- LISTED ENTRIES

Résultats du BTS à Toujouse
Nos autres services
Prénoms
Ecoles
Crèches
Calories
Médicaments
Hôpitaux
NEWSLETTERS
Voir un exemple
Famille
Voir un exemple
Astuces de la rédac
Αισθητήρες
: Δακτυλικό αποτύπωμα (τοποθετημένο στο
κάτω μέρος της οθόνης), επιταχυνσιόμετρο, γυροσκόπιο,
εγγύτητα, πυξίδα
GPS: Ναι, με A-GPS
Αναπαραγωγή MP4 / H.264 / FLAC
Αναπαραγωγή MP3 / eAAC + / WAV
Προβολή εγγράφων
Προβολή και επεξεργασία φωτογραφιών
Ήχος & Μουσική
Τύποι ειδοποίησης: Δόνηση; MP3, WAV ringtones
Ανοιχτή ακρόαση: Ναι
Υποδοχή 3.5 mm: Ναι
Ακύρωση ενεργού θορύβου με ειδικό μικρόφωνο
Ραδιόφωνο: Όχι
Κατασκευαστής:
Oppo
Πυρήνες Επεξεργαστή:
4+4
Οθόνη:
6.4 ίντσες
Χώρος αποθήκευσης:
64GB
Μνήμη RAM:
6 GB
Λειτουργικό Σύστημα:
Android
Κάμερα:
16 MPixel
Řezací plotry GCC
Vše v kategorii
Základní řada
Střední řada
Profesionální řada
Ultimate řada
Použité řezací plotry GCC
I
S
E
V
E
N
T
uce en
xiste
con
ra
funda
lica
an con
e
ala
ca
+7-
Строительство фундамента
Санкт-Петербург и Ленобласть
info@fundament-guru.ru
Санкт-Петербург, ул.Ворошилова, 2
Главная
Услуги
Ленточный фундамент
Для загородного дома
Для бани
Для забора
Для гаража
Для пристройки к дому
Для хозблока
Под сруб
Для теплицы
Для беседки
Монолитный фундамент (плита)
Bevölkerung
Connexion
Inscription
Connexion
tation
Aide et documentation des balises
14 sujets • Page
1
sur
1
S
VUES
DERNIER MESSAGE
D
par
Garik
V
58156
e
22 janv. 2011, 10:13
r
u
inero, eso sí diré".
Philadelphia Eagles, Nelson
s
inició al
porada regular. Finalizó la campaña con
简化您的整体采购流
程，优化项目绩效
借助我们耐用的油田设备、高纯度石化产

- WORK ORDER
Gather every line of the items above that contains the string "Петербург", treating uppercase and lowercase letters as different.

- WRITTEN ANSWER
Санкт-Петербург и Ленобласть
Санкт-Петербург, ул.Ворошилова, 2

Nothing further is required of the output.